Australian wine is not one amorpheous category of course: from the cool climate of Tasmania, to the heat and sunshine of the Barossa, to the ocean-influenced temperate zone of Margaret River, this vast country encompasses enormous diversity of soils, landscape and climate. Regionality is alive and well, and whilst it may not have the thousand-year track record of Burgundy’s villages, many regions have developed specialisms and a reputation for the quality of wines from certain varieties.
I met up with Wakefield’s winemaker Adam Eggins via Zoom, for a tasting of two wines that source fruit from Wakefield’s home base in the Clare Valley, but blend it with a significant proportion from another region that has a specific reputation for the variety. The Chardonnay, for example, blends 66% fruit from Clare with 34% from Margaret River in Western Australia, while for the Cabernet Sauvignon, 44% of Coonawarra fruit is blended with the home vineyard.
The Jaraman project started around 20 years ago, with a good friend and grape grower in Coonawara who had been let down by a prospective buyer, and had Cabernet Sauvingon to spare, so Adam asked Wakefield’s owners if he could take it. The blend was so successful that it sparked off the dual-regional idea, and for the next vintage they began to look for Adelaide Hills Chardonnay, McLaren Vale Shiraz, and other key regional components that would feature in a new premium range, called Jaraman.

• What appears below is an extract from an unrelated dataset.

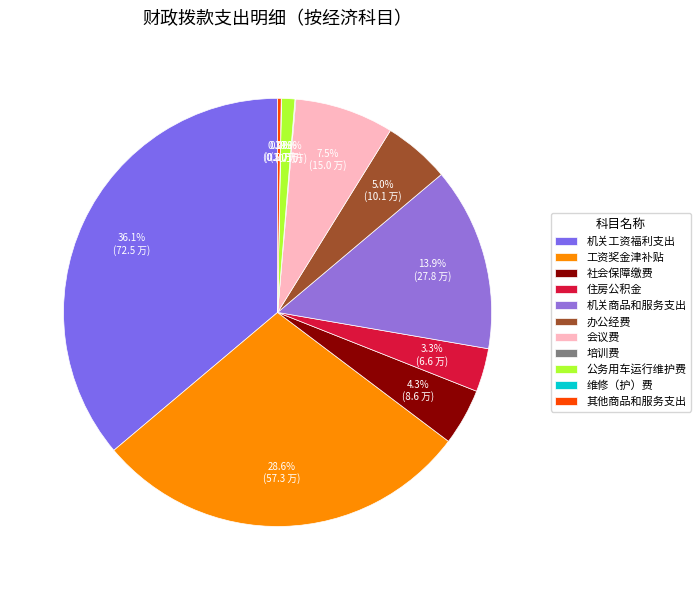

Does any single category account for the majority?

No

Adam touched on the forthcoming 2020 vintage. October and November saw severe frosts that caused a lot of problems with fruit set, then the bush fires swept through nearby regions like Kangaroo Island and the Adelaide Hills, but Clare was spared. It did mean that some Adelaide growers suffered smoke taint and the fruit Wakefield could take was greatly reduced. A heatwave followed, and “vintage 2000 looks really good, though of course Coronavirus has made the winemaking operation very complicated, with social distancing in place and a ‘no contact’ policy.”

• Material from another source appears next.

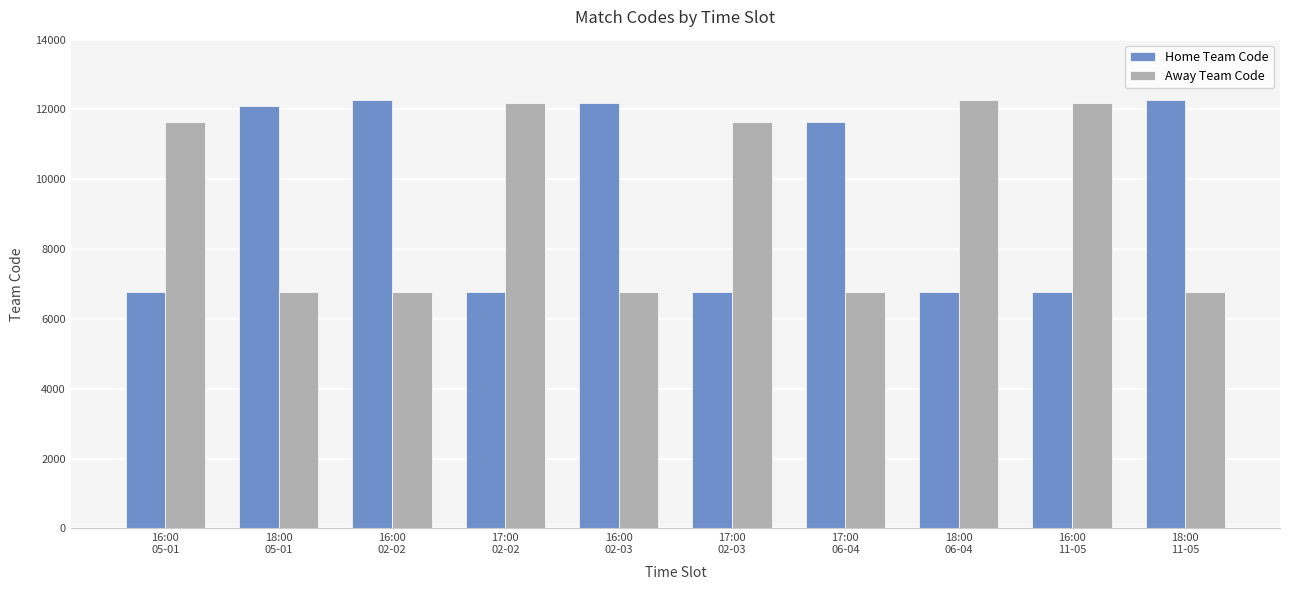

What is the spread (max minus min) of values at 16:00
02-02?

5513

2019 and 2020 were both basically drought years, so yields are restricted, but quality is good in Clare – yield down around 30% as it is in some areas. “On the quality side fruit is amazing, on the yield side it’s been a very tough season.” That affects red wines most, because the vines tend to be planted on shallower, less rich soils.
The Wines
I would taste the Jaraman Chardonnay and Cabernet Savignon. Commenting on a flint character in the Chardonnay, Adam says that mostly comes from the Margaret River fruit, though Clare is moving from the richer riper style of Chardonnay, to pick a little earlier, and he is leaving the wine on the solids longer to allow complexity to develop. Comparing it to their St Andrews Chardonnay, he says “St Andrews is a very rich, powerful wine, but Jaraman is deliberating trying to do something different. With oak we are aiming for no oak smell at all, but the subtlest, finest enhancement to the wine.”
He stresses the important of getting the oak right in the Cabernet too: “The acid line of great Cabernet oak is what we look for – the tighter grained oak seems to impart a fine line of acidity – so the wine lives in a natural acid atmosphere. When we fine with egg whites, it helps to just softens the phenolics.”